Maurizio Cattelan is back to doing what he does best: surprising.
This time, he is doing it through a project developed in collaboration with Avant Arte, the global platform dedicated to making art more accessible and broadening the collecting experience for the widest possible audience.
Don't call it a performance, don't call it a happening: it is, first and foremost, a real treasure hunt.
I am not really an artist.
Maurizio Cattelan
From September 30 to October 7, Where’s Maurizio? will turn New York, London, and Amsterdam into a vast playground.
The rules—for now, at least—are simple: to take part, you just need to follow the clues posted twice a day on a dedicated website and set off in search of the thousand small sculptures the artist has chosen to hide in the most unexpected places—precisely because they are so ordinary. There they will wait, ready to be discovered by a collector before an unsuspecting passerby stumbles upon them.

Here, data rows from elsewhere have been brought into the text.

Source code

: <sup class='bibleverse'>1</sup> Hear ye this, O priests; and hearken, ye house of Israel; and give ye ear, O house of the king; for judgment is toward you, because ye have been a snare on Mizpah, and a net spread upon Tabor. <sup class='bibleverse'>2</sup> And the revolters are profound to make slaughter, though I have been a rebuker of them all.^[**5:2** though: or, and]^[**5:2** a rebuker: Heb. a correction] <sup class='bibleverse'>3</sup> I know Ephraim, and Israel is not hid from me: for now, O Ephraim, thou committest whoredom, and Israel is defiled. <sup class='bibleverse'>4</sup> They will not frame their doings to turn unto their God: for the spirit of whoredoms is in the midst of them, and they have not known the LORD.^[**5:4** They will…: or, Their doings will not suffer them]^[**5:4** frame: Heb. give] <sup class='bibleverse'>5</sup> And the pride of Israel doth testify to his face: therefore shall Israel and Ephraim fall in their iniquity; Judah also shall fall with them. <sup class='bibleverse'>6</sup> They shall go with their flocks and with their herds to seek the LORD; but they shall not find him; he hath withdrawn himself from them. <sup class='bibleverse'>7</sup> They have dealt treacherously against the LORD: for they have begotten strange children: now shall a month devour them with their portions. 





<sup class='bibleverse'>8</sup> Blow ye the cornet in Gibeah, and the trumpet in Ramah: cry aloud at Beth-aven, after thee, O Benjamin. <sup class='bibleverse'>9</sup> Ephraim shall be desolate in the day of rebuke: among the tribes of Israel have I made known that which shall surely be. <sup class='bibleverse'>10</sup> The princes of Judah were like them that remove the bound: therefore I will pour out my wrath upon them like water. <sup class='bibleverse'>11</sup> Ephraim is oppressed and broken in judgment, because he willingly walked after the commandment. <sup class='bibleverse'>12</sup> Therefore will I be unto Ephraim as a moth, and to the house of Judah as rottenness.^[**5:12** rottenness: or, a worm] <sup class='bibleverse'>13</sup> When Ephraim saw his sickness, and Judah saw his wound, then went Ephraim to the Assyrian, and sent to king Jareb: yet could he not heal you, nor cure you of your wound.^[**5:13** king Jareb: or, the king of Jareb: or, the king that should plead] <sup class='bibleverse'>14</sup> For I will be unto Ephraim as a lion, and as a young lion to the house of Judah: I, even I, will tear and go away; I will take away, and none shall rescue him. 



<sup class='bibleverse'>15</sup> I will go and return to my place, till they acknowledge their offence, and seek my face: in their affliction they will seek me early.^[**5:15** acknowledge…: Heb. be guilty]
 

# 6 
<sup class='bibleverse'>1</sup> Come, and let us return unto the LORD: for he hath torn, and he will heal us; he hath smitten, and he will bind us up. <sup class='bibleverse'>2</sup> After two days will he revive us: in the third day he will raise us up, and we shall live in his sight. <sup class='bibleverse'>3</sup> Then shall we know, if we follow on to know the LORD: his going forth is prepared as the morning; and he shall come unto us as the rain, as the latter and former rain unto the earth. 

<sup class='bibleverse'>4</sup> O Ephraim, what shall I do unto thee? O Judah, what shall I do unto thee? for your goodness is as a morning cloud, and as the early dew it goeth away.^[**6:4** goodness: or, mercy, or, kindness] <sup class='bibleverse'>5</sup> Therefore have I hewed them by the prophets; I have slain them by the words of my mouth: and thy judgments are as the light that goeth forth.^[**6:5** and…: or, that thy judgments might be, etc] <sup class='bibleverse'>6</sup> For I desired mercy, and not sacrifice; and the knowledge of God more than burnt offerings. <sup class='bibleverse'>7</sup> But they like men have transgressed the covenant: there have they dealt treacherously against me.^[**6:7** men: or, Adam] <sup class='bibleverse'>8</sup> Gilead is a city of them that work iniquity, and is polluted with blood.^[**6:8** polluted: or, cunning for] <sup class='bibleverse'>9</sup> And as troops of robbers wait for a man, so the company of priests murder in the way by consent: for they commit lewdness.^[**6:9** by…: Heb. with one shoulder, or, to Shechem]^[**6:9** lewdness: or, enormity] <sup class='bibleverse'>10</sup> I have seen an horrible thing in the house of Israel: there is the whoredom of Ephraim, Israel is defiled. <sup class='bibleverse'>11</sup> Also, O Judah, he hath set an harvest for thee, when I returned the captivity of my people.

The “booty” is a limited edition of We Are The Revolution (2025), a hand-painted resin work that reinterprets the iconic We Are The Revolution (2000): a miniature self-portrait wearing Joseph Beuys’ famous felt suit, now part of the Solomon R. Guggenheim Museum’s collection.
The price will vary depending on where it is found: as little as $0.99 if you stumble upon it in a bodega, or up to €9,999 if you’re caught rummaging through the bric-à-brac of an antique store.
At the same time, We Are The Revolution (2025) will also be available through an official sale. But here too, chance will play its part: the edition, limited to 1,000 copies and priced at €1,500 each, will be distributed by lottery.
If you never thought you would be able to hang my effigy in your home, that makes two of us.
Maurizio Cattelan
It’s a game that, as always, mocks the absurdity of the value attributed to art and the sanctity of its contexts, playfully staging the tension between art and the market.
After all, not even Cattelan himself would have imagined ending up hanging on your living room wall.